Sony Music Ireland said its web site was hacked Monday after three bogus news stories appeared on the homepage. It was the latest in a string of attacks on Sony dating back to the infiltration of its PlayStation and Qriocity networks in April.
One fake article at the Sony Music Ireland site had the headline "Tragedy Strikes The Script" and reported the death of two band members. Sony issued a statement that said the band members are indeed fine. The hackers also posted fake articles about Rebecca Black, R Kelly and "X Factor" contestants.
The company's domain, www.sonymusic.ie, currently does not load.
The attack on Sony Music Ireland's site is the latest in a string of highly publicized attacks on Sony properties. The most famous is the attack on Sony's PlayStation and Qriocity networks that compromised the personal information of some 77 million consumers.
Coincidently, Sony announced Monday the two networks would be fully restored in Japan on Tuesday, July 6. In the last six weeks, Sony Music websites have also been attacked in Japan, Greece, Brazil and Portugal, according to various news reports.
There were at least two other significant hacking attacks on well-known companies over the weekend.
An Apple server was hacked by the group AntiSec, a collection of hackers from Anonymous and the group that has targeted Sony on a number of occasions, LulzSec. A document, according to reports contained 27 user names and passwords was posted online. Compared to other recent breaches, the attack on Apple was relatively light.

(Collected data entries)
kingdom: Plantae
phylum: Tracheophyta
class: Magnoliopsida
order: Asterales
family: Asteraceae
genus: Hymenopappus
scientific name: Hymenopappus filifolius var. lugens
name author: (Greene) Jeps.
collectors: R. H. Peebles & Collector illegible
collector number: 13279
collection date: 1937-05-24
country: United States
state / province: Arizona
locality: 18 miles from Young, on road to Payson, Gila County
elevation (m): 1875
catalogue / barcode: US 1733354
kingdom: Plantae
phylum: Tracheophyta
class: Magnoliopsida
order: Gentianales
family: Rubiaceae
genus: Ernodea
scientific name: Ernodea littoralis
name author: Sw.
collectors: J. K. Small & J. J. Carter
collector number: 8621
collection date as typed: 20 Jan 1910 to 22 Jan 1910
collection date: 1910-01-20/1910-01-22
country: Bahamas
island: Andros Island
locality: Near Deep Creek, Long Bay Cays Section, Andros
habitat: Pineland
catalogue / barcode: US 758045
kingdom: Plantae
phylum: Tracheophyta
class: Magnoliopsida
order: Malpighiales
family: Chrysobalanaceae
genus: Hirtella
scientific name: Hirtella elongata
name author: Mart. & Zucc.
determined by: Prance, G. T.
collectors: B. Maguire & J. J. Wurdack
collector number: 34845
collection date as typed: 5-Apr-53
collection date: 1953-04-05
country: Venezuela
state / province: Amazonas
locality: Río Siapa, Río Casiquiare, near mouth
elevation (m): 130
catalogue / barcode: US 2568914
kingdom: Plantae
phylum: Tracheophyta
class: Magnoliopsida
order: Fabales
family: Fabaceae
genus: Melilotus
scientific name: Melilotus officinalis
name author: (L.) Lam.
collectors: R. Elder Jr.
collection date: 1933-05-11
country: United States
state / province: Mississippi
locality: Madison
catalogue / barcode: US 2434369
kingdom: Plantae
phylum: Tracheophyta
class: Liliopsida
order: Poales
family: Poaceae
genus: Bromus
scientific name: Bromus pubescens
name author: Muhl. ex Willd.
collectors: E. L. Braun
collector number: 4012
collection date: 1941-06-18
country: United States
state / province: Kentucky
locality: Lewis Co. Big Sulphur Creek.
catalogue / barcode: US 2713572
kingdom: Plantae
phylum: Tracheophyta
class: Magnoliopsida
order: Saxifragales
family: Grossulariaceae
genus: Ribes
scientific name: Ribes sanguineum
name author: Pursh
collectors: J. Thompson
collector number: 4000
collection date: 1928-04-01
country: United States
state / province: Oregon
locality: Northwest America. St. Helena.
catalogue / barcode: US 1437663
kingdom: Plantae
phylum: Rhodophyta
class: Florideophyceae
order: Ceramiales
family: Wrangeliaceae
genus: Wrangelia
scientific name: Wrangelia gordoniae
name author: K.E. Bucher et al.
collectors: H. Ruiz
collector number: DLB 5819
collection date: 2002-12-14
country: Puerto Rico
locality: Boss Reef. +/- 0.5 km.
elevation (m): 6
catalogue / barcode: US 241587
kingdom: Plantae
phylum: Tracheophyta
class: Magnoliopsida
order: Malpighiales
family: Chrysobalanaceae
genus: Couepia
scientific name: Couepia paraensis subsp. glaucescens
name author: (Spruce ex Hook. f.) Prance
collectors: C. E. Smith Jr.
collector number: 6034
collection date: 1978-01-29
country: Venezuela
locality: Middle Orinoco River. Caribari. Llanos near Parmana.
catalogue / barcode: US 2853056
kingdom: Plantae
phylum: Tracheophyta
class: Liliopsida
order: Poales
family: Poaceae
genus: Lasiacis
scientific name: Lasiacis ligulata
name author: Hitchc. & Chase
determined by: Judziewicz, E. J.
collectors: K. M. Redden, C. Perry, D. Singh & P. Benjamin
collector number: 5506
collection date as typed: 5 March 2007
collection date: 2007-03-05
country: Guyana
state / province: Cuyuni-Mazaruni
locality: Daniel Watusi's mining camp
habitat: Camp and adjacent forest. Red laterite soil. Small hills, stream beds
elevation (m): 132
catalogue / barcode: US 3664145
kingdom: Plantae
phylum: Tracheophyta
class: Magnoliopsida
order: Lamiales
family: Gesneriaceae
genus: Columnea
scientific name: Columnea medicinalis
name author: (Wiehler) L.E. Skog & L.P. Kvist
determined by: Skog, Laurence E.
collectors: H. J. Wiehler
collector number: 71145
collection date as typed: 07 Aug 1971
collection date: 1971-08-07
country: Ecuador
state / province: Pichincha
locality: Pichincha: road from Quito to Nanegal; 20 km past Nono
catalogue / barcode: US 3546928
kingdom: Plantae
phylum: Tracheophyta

Directions.
A) Answer these questions from the Sony hacking article:
(i) What headline did one fake article on the Sony Music Ireland site carry?
(ii) About how many consumers had their personal information compromised in the attack on the PlayStation and Qriocity networks?
(iii) How many user names and passwords did the document posted after the Apple server hack reportedly contain?
B) Rewrite the part of the Sony hacking article starting at "The company's domain, www.sonymusic.ie, currently" and ending at "77 million consumers.", using "customers" in place of "consumers".
C) Carry on the Sony hacking article from the point where it stops.

Task answers.
A)
(i) "Tragedy Strikes The Script"
(ii) Some 77 million
(iii) 27

B)
The company's domain, www.sonymusic.ie, currently does not load.
The attack on Sony Music Ireland's site is the latest in a string of highly publicized attacks on Sony properties. The most famous is the attack on Sony's PlayStation and Qriocity networks that compromised the personal information of some 77 million customers.

C)
Although no other information appears to have been taken, the attack could stoke concerns about Apple's ability to prevent additional attacks once its iCloud service launches later this year. But it could simply get lucky. In the Twitter post announcing the attack, AntiSec hinted it could go after Apple if it chose to do so. "Apple could be target, too," the company wrote. "But don't worry, we are busy elsewhere."
In addition, FoxNews' Twitter account was hacked Monday morning. The account posted six messages Monday that claimed President Obama had been assassinated. FoxNews has explained that its servers were not compromised and the hackers gained access to the Twitter account through an email address linked to the account.
Contrary to reports, direct-to-fan service Topspin was not hacked last week. The company that was hacked was vBulletin, the site that hosted Topspin's community forum, "but no information was lost and there's no indication that any user data was compromised," Topspin's Brad Barrish wrote at the company blog. As a result of the incident, Topspin switched to a competitor, Zendesk. Added Barrish, "Our community forums are not connected in any way with the Topspin application."